Wednesday, November 13, 2013

11: A Sisyphean Grammar

I just perused the textbook closet for the English department here at school. Here’s what I found:
  • Every textbook marked “English Communication Course” was actually just a reading course with a small bit of writing attached at the end of each 5-part chapter.
  • The grammar textbooks all used the same abbreviations: S, V, O, and C to show the grammar patterns of English. I could identify 主語 (S, subject), 動詞 (V, verb), and 目的語 (O, object), but I don’t remember ever learning about 補語 (C, complement).
  • If the grammar textbooks were battleships, they would be fearsomely well armed. They would not, however, float.
  • Because these grammar textbooks are filled to the brim with bits and bytes of grammar information, which the teacher is required to take into his or her beak, swallow and partially digest, and then regurgitate into the brains of his or her students.

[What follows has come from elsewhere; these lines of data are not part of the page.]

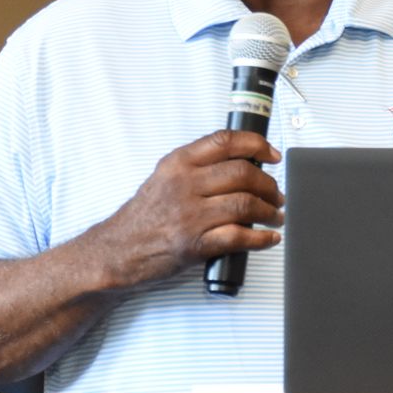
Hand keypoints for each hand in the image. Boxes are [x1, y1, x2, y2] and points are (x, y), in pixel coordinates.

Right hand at [89, 130, 283, 289]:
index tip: (272, 155)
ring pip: (245, 204)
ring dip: (269, 212)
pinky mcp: (194, 244)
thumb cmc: (143, 216)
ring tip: (275, 216)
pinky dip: (261, 239)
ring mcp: (189, 215)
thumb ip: (197, 167)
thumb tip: (242, 164)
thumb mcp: (164, 177)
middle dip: (269, 185)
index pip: (226, 142)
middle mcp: (184, 185)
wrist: (117, 250)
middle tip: (276, 194)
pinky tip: (268, 238)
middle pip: (243, 174)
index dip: (257, 145)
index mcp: (178, 163)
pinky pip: (239, 237)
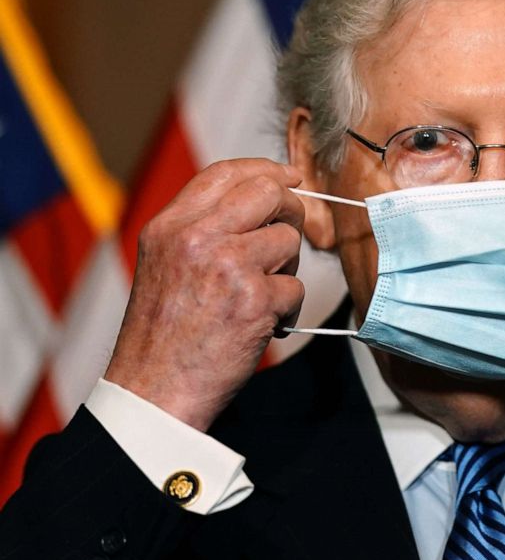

  • The teacher is required to do this because the students are in high school for primarily two reasons, which are in order:
    1. To learn enough bits of information to pass periodic examinations culminating in the college entrance examination of the student’s choice, and
    2. To prepare the students to be mature, functioning adults.
  • The first requirement is satisfied by class, the second is satisfied by discipline in class and club activities.
  • (That’s overly simplistic and unfair, but this is a microblog not a book, so there.)
  • What is missing here is play. The students are sat down at the beginning of the year and set upload as many grammar rocks into their solid-state brains as time allows for. And after this ball gets rolling, the teachers are up to their necks in writing tests, correcting homework, and coaching their respective sports teams or clubs to make time to innovate.
  • And so the bland process continues until, occasionally, a teacher as a great idea that they manage to implement.
  • For myself, I’d like to approach things like my gym teacher used to do: give us the balls first and let us play around—afterwards there would be time for the teaching of technical details and the testing of specific skills. It might be a worthwhile idea to throw kids into the so-called “deep end” of untethered communication, and only afterward settle down and teach them the reasons they’re saying what they’re saying.
  • That might be considered madness in some circles. I mean, how can a student really know what they’re saying in a language they’ve never spoken before unless it’s taught to them specifically and in logical, laid-out stages?
  • We all learned our mother tongue this way, so I’d say it’s worth a shot. It would be incredibly difficult to plan a class around this method, but incorporating a few ideas here and there might be just the thing to restore a bit of fun (and the resultant motivation) into EFL classes around the country.